### GOAL OF THE EXERCISE
From the entries that follow, pick out all lines holding "LIHEAP".

### INFORMATION PROVIDED
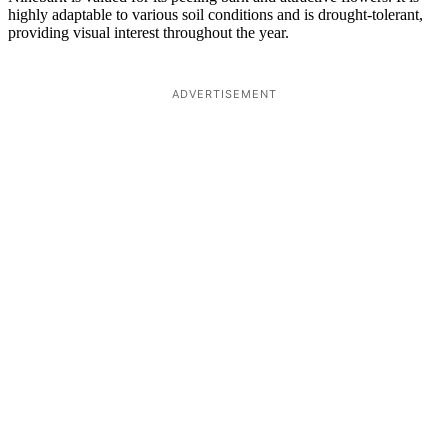
highly adaptable to various soil conditions and is drought-tolerant,
providing visual interest throughout the year.
ADVERTISEMENT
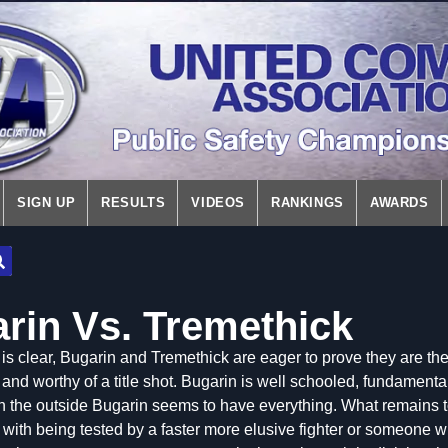
SIGN UP
RESULTS
VIDEOS
RANKINGS
AWARDS
arin Vs. Tremethick
is clear,
Bugarin and Tremethick are eager to prove they are the
 and worthy of a title shot. Bugarin is well schooled, fundamenta
On the outside Bugarin seems to have everything. What remains t
with being tested by a faster more elusive fighter or someone w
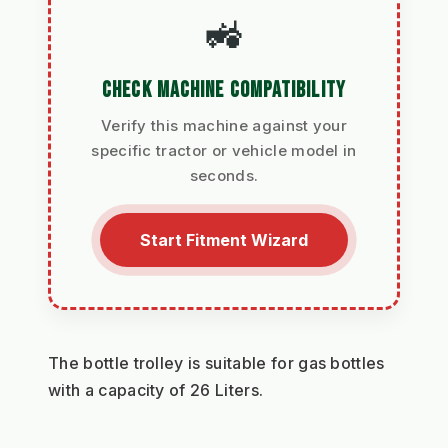
🚜
CHECK MACHINE COMPATIBILITY
Verify this machine against your
specific tractor or vehicle model in
seconds.
Start Fitment Wizard
The bottle trolley is suitable for gas bottles 
with a capacity of 26 Liters.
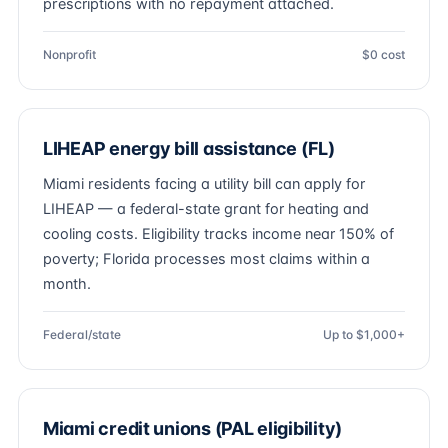
prescriptions with no repayment attached.
Nonprofit
$0 cost
LIHEAP energy bill assistance (FL)
Miami residents facing a utility bill can apply for
LIHEAP — a federal-state grant for heating and
cooling costs. Eligibility tracks income near 150% of
poverty; Florida processes most claims within a
month.
Federal/state
Up to $1,000+
Miami credit unions (PAL eligibility)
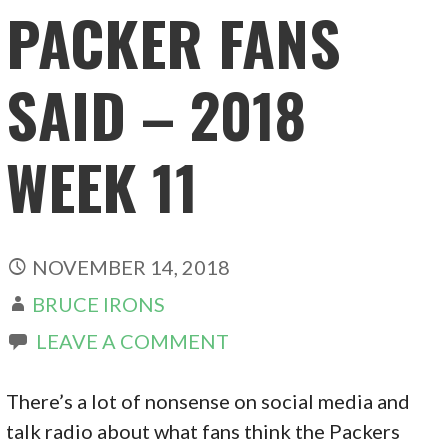
PACKER FANS
SAID – 2018
WEEK 11
NOVEMBER 14, 2018
BRUCE IRONS
LEAVE A COMMENT
There’s a lot of nonsense on social media and
talk radio about what fans think the Packers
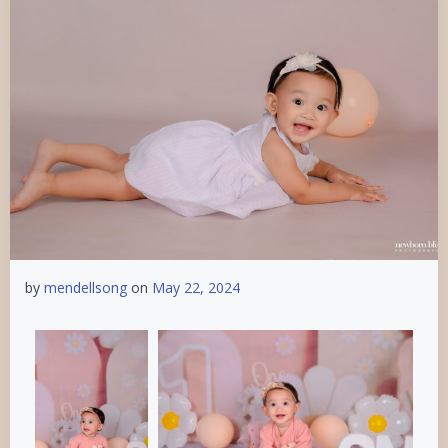
by
mendellsong
on
May 22, 2024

### RESULT
LIHEAP energy bill assistance (FL)
LIHEAP — a federal-state grant for heating and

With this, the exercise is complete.